Segment Start: Reading passage
Add nimrod support + update dependencies

Makefile.targets

@@ -35,4 +35,4 @@ deploy-docs: ## Publish and deploy the documentation to the live Github page
 			echo "Skipping publication to Github Pages."; \
 			echo " "; \
 			;; \
-	esac; \
+	esac; \

geospatial_tools/radar/nimrod.py

@@ -0,0 +1,189 @@
+import gzip
+import shutil
+from pathlib import Path
+from typing import Any, Generator
+
+import numpy as np
+import pandas as pd
+import xarray as xr
+from iris.analysis import MEAN
+from iris.cube import Cube, CubeList
+from iris.fileformats import netcdf
+from iris.fileformats.nimrod import load_cubes
+
+from geospatial_tools.utils import parse_gzip_header
+
+FIVE_MIN = np.timedelta64(5, "m")
+
+
+def extract_nimrod_from_archive(archive_file_path: str | Path, output_directory: str | Path = None) -> Path:
+    """
+    Extract nimrod data from an archive file. If no output directory is provided, the extracted data will be saved to
+    the archive file's directory.
+
+    Args:
+        archive_file_path: Path to the archive file
+        output_directory: Optional output directory.
+
+    Returns:
+            Path to the extracted nimrod data file
+    """
+    if isinstance(archive_file_path, str):
+        archive_file_path = Path(archive_file_path)
+    full_path = archive_file_path.resolve()
+    parent_folder = archive_file_path.parent
+    filename = archive_file_path.stem
+
+    target_folder = None
+    if output_directory:
+        if isinstance(output_directory, str):
+            output_directory = Path(output_directory)
Segment End: Reading passage
▶ _Prompt 1_
Answer these questions about the nimrod support code diff, one per line:
(a) What value is assigned to FIVE_MIN?
(b) What is the path of the new Python file the diff adds?
(c) Where is extracted data saved if no output directory is provided?
▶ _Prompt 2_
Pick up the nimrod support code diff from its final line and continue it.
Segment Start: Material shown
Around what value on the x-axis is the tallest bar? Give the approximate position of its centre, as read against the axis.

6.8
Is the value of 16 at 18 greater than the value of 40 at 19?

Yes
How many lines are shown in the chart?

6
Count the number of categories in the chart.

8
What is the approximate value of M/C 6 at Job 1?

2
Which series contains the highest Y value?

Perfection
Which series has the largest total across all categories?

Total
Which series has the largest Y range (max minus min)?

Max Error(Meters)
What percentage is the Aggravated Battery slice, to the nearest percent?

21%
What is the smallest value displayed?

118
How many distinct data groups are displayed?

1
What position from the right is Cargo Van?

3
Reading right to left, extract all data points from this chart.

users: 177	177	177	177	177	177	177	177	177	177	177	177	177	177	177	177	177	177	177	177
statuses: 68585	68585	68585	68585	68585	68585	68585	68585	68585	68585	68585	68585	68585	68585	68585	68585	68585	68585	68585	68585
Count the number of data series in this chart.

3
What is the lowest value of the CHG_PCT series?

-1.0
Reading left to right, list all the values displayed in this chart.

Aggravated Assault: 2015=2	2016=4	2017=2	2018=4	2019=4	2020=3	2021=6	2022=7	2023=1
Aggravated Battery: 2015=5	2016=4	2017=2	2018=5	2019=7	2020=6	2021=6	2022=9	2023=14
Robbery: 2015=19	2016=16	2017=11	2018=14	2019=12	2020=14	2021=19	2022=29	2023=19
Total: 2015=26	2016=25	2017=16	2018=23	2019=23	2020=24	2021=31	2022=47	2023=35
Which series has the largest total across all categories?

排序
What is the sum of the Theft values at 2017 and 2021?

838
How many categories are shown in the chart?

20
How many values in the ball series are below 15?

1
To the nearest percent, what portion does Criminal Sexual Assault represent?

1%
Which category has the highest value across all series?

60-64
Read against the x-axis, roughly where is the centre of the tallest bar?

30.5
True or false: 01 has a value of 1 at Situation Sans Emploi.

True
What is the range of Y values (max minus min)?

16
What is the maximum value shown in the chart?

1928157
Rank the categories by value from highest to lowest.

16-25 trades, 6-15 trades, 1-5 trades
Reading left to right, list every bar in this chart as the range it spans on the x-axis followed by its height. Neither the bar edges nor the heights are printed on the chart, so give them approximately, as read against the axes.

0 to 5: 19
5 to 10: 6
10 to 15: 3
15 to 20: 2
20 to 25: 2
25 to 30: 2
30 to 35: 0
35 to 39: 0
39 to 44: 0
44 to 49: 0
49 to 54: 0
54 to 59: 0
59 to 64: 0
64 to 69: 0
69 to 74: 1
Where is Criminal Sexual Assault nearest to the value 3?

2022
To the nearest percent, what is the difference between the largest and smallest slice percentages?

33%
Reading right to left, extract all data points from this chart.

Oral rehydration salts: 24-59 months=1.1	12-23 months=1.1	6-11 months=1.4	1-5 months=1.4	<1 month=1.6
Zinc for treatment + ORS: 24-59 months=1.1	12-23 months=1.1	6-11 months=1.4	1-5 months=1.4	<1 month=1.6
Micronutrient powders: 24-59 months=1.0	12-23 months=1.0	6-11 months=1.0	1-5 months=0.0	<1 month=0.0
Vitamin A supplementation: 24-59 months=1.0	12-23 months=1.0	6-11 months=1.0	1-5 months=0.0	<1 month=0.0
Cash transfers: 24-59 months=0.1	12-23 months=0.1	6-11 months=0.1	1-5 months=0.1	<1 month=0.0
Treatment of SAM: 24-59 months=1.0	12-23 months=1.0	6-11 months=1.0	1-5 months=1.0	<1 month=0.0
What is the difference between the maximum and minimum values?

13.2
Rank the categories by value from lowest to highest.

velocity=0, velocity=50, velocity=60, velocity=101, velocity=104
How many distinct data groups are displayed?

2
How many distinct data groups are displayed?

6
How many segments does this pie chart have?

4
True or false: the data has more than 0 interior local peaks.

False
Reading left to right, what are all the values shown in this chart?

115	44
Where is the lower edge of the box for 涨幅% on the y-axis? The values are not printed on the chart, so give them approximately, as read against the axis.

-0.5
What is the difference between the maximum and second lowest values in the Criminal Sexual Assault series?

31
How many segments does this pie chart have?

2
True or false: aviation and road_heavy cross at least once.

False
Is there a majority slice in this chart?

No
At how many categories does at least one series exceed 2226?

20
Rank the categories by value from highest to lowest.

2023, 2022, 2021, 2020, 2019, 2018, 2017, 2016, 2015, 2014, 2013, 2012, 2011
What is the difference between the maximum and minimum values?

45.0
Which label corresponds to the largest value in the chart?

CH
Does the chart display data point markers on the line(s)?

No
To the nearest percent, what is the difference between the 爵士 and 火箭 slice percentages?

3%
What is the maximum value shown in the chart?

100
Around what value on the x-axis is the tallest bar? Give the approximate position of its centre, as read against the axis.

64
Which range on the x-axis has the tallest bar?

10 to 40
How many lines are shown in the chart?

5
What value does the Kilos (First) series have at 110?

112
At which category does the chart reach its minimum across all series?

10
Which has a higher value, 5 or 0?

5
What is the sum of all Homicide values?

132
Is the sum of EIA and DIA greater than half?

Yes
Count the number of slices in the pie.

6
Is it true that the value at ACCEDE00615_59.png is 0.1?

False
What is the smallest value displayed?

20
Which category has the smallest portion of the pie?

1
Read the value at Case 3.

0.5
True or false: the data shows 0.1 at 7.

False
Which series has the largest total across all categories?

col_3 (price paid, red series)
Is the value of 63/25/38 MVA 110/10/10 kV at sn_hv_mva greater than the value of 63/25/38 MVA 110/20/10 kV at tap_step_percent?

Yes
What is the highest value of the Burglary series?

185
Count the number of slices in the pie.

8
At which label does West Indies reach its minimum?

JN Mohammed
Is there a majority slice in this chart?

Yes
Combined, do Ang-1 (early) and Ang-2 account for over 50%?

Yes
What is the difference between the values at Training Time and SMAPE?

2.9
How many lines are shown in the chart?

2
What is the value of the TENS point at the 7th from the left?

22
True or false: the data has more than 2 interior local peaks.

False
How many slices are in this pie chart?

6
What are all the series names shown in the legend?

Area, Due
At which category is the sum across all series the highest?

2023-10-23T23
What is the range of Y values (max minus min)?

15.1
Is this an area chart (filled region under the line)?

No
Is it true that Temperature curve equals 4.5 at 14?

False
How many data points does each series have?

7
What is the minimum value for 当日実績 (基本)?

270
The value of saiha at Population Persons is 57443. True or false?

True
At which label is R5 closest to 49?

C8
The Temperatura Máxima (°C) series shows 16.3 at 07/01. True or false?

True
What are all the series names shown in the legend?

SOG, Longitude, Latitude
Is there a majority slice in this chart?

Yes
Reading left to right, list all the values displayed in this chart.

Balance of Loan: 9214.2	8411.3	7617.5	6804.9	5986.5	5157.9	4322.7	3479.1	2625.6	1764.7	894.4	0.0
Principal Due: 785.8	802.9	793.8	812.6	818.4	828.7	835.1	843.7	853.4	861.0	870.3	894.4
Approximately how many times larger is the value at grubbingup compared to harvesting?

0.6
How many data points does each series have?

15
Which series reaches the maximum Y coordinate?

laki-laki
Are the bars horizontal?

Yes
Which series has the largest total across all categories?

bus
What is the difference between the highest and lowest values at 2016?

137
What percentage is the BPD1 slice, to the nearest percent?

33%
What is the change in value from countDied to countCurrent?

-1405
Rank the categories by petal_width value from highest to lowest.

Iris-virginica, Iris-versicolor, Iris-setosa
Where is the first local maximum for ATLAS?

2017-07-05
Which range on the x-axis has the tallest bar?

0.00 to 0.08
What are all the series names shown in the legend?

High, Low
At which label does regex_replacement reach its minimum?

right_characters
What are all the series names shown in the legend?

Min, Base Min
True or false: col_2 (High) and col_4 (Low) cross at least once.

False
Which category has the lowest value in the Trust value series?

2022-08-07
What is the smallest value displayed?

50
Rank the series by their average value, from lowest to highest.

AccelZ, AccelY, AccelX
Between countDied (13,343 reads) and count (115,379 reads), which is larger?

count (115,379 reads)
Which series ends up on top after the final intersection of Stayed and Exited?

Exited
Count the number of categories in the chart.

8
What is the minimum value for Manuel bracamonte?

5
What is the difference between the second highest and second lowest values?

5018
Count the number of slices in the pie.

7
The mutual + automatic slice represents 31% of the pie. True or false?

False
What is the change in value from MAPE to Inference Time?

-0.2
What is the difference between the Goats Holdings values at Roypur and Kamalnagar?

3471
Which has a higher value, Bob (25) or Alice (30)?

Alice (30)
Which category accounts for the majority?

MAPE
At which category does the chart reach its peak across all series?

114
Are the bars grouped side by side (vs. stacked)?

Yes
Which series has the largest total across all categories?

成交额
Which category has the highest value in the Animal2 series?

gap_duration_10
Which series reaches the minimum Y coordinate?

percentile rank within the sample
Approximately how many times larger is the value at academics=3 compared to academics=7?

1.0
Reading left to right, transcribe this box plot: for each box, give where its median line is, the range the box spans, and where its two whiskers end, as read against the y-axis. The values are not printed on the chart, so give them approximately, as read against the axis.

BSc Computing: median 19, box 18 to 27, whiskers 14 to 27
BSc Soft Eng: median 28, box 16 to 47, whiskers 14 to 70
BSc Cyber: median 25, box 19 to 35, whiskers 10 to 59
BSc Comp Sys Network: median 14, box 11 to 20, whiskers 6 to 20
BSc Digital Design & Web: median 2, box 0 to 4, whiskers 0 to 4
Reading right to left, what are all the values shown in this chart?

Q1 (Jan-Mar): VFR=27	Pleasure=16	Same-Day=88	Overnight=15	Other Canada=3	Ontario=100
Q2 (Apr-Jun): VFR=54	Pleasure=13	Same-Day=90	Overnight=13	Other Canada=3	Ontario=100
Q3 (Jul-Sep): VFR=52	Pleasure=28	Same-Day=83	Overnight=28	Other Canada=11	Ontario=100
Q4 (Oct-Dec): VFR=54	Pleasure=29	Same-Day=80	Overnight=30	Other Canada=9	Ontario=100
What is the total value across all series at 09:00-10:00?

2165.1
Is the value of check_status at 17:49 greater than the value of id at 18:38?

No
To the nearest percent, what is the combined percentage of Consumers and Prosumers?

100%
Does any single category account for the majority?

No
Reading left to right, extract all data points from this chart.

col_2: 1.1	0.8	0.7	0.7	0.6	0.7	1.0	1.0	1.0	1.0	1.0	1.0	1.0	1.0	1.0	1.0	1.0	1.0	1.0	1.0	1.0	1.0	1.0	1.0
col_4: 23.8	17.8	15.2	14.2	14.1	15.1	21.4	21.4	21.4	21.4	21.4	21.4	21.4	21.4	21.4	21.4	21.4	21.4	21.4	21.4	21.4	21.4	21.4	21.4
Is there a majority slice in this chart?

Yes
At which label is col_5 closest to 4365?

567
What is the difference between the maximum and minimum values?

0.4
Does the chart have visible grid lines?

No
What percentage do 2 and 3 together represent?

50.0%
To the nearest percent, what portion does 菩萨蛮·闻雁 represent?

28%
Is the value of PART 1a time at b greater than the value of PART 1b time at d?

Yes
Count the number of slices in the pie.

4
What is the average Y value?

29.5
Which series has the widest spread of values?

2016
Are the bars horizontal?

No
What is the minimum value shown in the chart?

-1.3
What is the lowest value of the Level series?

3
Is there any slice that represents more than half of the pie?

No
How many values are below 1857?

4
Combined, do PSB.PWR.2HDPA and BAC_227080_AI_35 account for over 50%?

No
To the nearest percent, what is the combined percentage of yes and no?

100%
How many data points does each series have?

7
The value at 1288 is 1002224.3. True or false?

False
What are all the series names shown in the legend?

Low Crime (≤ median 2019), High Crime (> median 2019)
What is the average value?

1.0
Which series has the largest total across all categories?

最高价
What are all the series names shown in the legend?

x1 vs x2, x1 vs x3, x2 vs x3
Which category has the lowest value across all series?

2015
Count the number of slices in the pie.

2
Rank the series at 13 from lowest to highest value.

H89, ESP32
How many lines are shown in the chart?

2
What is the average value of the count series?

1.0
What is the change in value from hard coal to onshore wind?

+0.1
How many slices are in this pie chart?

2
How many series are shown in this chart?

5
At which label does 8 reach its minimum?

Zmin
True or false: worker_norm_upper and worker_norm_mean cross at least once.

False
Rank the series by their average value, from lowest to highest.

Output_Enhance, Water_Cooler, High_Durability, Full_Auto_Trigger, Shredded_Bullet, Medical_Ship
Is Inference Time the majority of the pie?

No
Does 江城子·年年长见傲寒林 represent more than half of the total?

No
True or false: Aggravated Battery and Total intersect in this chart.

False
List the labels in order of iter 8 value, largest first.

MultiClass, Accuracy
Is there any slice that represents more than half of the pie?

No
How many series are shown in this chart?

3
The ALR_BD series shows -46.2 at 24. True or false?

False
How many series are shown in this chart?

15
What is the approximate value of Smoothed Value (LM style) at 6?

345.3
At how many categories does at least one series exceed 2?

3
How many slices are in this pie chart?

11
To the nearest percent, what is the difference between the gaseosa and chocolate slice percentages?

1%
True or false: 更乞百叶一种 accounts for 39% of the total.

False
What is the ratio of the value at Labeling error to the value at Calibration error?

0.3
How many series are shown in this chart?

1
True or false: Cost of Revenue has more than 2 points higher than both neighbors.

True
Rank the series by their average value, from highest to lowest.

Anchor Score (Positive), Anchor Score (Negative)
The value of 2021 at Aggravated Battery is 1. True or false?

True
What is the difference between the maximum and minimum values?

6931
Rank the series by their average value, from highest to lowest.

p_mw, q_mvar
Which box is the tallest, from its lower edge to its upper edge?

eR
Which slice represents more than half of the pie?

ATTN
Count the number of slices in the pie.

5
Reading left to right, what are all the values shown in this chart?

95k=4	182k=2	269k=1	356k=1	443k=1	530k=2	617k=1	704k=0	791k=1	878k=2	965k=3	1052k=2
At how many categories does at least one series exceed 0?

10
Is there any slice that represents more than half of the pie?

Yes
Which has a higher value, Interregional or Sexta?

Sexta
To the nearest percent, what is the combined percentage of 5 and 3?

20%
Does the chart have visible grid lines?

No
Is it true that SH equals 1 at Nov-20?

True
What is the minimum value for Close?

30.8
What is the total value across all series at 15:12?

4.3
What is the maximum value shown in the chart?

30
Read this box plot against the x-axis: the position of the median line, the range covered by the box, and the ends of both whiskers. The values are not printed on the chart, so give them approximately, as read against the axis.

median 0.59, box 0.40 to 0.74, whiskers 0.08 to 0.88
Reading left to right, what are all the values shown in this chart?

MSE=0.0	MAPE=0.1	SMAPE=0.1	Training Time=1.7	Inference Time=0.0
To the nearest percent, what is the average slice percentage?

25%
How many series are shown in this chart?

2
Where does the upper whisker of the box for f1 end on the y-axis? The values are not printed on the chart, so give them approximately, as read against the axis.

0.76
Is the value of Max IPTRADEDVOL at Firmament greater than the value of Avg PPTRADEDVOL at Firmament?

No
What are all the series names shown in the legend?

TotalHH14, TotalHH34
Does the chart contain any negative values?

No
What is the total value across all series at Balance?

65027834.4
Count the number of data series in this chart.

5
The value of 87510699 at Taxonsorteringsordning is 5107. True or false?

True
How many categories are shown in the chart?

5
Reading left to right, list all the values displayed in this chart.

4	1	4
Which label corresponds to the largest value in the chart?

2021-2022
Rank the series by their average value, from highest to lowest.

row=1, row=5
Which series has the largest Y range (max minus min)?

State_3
Segment End: Material shown
▶ _Task answer 1_
(a) np.timedelta64(5, "m")
(b) geospatial_tools/radar/nimrod.py
(c) In the archive file's directory

▶ _Task answer 2_
+        target_folder = output_directory
+
+    if not target_folder:
+        target_folder = parent_folder / filename
+
+    target_folder.mkdir(parents=True, exist_ok=True)
+    gzip_file_headers = parse_gzip_header(archive_file_path)
+    contained_filename = gzip_file_headers["original_name"]
+
+    with gzip.open(full_path, "rb") as f_in:
+        if not contained_filename:
+            contained_filename = filename
+        print(f"Filename {contained_filename}")
+        out_path = target_folder / contained_filename
+
+        with open(out_path, "wb") as f_out:
+            shutil.copyfileobj(f_in, f_out)
+
+    return out_path
+
+
+def load_nimrod_cubes(filenames: list[str | Path]) -> Generator[Cube | Any, Any, None]:
+    """
+
+    Args:
+        filenames:
+        output_name:
+
+    Returns:
+
+    """
+    cubes = load_cubes(filenames)
+    # cubes = CubeList(cubes)
+    # merged_cubes = cubes.merge_cube()
+    # mean_cube = merged_cubes.collapsed("time", MEAN)
+    # netcdf.save(mean_cube, output_name)
+    # print(mean_cube)
+    return cubes
+
+
+def load_nimrod_from_archive(filename):
+    """
+
+    Args:
+        filename:
+
+    Returns:
+
+    """
+    nimrod_extracted_folder = extract_nimrod_from_archive(filename)
+    file_list = nimrod_extracted_folder.glob("*")
+    cubes = load_nimrod_cubes(file_list)
+    return cubes
+
+
+def merge_nimrod_cubes(cubes):
+    """
+
+    Args:
+        cubes:
+
+    Returns:
+
+    """
+    cubes = CubeList(cubes)
+    merged_cubes = cubes.merge_cube()
+    mean_cube = merged_cubes.collapsed("time", MEAN)
+    return mean_cube
+
+
+def write_cube_to_file(cube, output_name):
+    """
+    Save a nimrod cube to a Netcdf file.
+
+    Args:
+        cube:
+        output_name:
+
+    Returns:
+    """
+    netcdf.save(cube, output_name)
+
+
+def assert_dataset_time_dim_is_valid(dataset: xr.Dataset, time_dimension_name: str = "time") -> None:
+    """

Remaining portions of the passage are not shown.